Despite spending most of my working life in the finance industry, at school I found maths really challenging. I just couldn’t get my head around the various and different forms of equations.
In theology one of the most difficult issues to understand is the notion that Jesus was both fully human and fully divine. Over the next few weeks in the run up to Easter day we have the opportunity to ponder, or seek to work out, this theological equation.
In seeking understanding we could take one of two approaches. We could seek to work out the whole conundrum simultaneously asking philosophical questions as to what it means to be a) human and, b) divine. Or, we could look at each half of the proposition in turn and then see if the whole thing makes sense after having done so. This is the route I propose to take over the next few weeks. Staring with the claim that Jesus is fully human.
Of course in the gospel passage we have just heard Jesus claims divine status saying: ‘I am the resurrection and the life. Those who believe in me though they die will live,’ but what in many ways impresses me more about the passage is Jesus sheer humanity, the fullness of which he shows through his care and compassion for his friend Lazarus and, which he will continue to show through the way he relates to those he loves at the Last Supper and, of course from the cross.
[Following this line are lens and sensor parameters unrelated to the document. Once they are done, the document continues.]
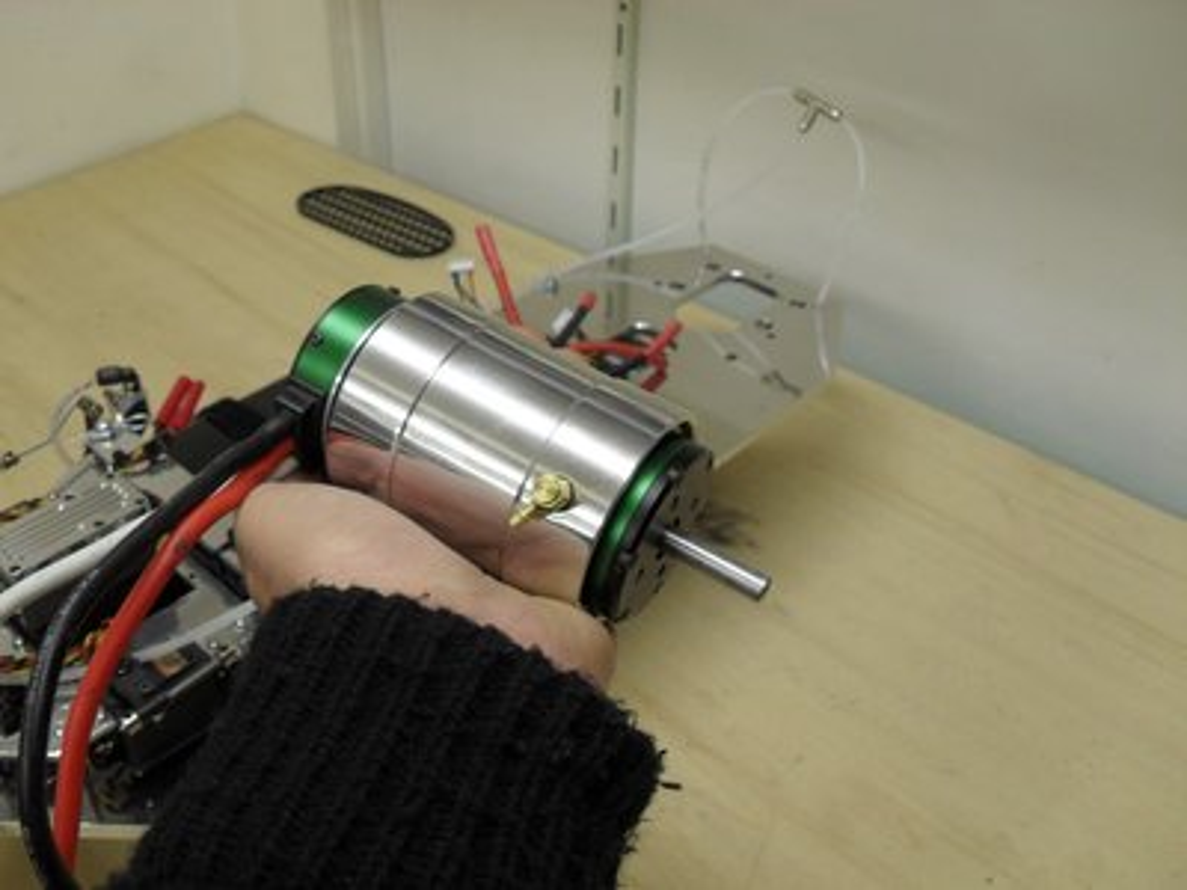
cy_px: 445
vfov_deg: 40.7
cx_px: 594
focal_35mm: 35
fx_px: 1200
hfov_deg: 52.6
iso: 100
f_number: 2.8
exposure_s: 1/45
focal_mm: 6.2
Jesus, through the entirety of his passion shows how deep his love and compassion are. He is the Messiah who cares about Martha, Mary and Lazarus, who doesn’t feel the need to judge Thomas, Doubting Thomas, who at this stage is seemingly prepared to walk with Jesus towards his own death, and who will wash his apostles’ feet and give his mother to his friend John from the Cross. Jesus’ humanity is without doubt of a radically different quality.
And, what are we to make of his friend Lazarus? Not much you might think for Lazarus in the overall scheme of things is a bit of a nobody. And, that’s the point Lazarus is a nobody. Or at least he is if status, achievement and rank are to be the measure of a person. Lazarus, I would want to suggest is hardly worth saving, if we measure his worth using worldly metrics. John Vanier the Roman Catholic philosopher and theologian who established the L’Arche communities for the intellectually disadvantaged is in no doubt that Lazarus had what we might nowadays think of as special needs. Why else, in Jewish society, would a middle aged man be living under the care of his sisters? And, yet despite his lack of prestige and worth Lazarus is Jesus’ friend, someone he cares deeply about and wants to spend quality time with. His friendship with Lazarus, who he raises from the dead, signifies that everyone is loved by God, and that Jesus own resurrection was to be for all believers.
Jesus willingness to go back to Bethany, a place where his opponents had previously tried to stone him, shows how compassion and courage often, as Bishop Steven believes, go together. And, of course when we arrive at the cross that it was what we see: courage and compassion in action.
The account we have heard today reveals the fullness of Jesus’ humanity: his compassion for his friends; friends who for many wouldn’t have seemed worth the effort, and his courage. The remarkable thing about Jesus is his concern for the unremarkable, the nobody’s of this world.
If you want to understand Jesus’ divinity, why not start by being fascinated by his humanity? Amen.